Task item >> Reproduce all of the records below word for word, keeping every line intact and in its original order.

Saved data entries
_ _ _ _ _

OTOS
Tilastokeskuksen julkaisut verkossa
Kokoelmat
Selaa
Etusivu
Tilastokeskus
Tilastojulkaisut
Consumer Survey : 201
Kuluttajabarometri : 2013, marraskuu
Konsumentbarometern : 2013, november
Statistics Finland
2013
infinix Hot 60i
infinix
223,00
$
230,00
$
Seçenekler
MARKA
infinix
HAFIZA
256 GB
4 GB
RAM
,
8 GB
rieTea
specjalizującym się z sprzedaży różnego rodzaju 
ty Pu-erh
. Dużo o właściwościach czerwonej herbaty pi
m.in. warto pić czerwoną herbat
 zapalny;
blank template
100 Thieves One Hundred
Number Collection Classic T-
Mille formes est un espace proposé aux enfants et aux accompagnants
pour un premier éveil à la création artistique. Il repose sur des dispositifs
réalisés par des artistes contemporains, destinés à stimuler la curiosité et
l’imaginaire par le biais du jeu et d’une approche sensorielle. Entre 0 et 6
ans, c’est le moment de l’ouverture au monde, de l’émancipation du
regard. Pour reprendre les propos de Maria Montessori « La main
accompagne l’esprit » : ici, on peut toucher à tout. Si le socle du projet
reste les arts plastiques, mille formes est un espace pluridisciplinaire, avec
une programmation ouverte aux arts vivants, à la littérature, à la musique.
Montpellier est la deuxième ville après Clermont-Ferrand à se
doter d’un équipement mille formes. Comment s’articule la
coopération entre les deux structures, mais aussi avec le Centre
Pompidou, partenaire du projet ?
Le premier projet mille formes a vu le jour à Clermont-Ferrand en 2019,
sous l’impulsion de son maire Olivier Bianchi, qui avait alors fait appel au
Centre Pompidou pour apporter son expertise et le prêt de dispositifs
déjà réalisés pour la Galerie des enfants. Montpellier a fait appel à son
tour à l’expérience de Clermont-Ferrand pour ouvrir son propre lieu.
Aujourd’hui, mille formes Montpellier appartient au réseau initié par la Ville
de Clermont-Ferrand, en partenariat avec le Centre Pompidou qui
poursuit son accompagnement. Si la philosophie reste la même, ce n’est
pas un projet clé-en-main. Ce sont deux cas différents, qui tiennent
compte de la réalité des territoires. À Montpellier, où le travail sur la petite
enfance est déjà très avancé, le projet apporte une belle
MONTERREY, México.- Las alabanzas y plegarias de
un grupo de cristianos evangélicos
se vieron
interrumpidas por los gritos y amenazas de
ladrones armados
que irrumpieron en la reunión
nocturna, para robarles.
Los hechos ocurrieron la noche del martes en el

_ _ _ _ _

Task solution >>
OTOS
Tilastokeskuksen julkaisut verkossa
Kokoelmat
Selaa
Etusivu
Tilastokeskus
Tilastojulkaisut
Consumer Survey : 201
Kuluttajabarometri : 2013, marraskuu
Konsumentbarometern : 2013, november
Statistics Finland
2013
infinix Hot 60i
infinix
223,00
$
230,00
$
Seçenekler
MARKA
infinix
HAFIZA
256 GB
4 GB
RAM
,
8 GB
rieTea
specjalizującym się z sprzedaży różnego rodzaju 
ty Pu-erh
. Dużo o właściwościach czerwonej herbaty pi
m.in. warto pić czerwoną herbat
 zapalny;
blank template
100 Thieves One Hundred
Number Collection Classic T-
Mille formes est un espace proposé aux enfants et aux accompagnants
pour un premier éveil à la création artistique. Il repose sur des dispositifs
réalisés par des artistes contemporains, destinés à stimuler la curiosité et
l’imaginaire par le biais du jeu et d’une approche sensorielle. Entre 0 et 6
ans, c’est le moment de l’ouverture au monde, de l’émancipation du
regard. Pour reprendre les propos de Maria Montessori « La main
accompagne l’esprit » : ici, on peut toucher à tout. Si le socle du projet
reste les arts plastiques, mille formes est un espace pluridisciplinaire, avec
une programmation ouverte aux arts vivants, à la littérature, à la musique.
Montpellier est la deuxième ville après Clermont-Ferrand à se
doter d’un équipement mille formes. Comment s’articule la
coopération entre les deux structures, mais aussi avec le Centre
Pompidou, partenaire du projet ?
Le premier projet mille formes a vu le jour à Clermont-Ferrand en 2019,
sous l’impulsion de son maire Olivier Bianchi, qui avait alors fait appel au
Centre Pompidou pour apporter son expertise et le prêt de dispositifs
déjà réalisés pour la Galerie des enfants. Montpellier a fait appel à son
tour à l’expérience de Clermont-Ferrand pour ouvrir son propre lieu.
Aujourd’hui, mille formes Montpellier appartient au réseau initié par la Ville
de Clermont-Ferrand, en partenariat avec le Centre Pompidou qui
poursuit son accompagnement. Si la philosophie reste la même, ce n’est
pas un projet clé-en-main. Ce sont deux cas différents, qui tiennent
compte de la réalité des territoires. À Montpellier, où le travail sur la petite
enfance est déjà très avancé, le projet apporte une belle
MONTERREY, México.- Las alabanzas y plegarias de
un grupo de cristianos evangélicos
se vieron
interrumpidas por los gritos y amenazas de
ladrones armados
que irrumpieron en la reunión
nocturna, para robarles.
Los hechos ocurrieron la noche del martes en el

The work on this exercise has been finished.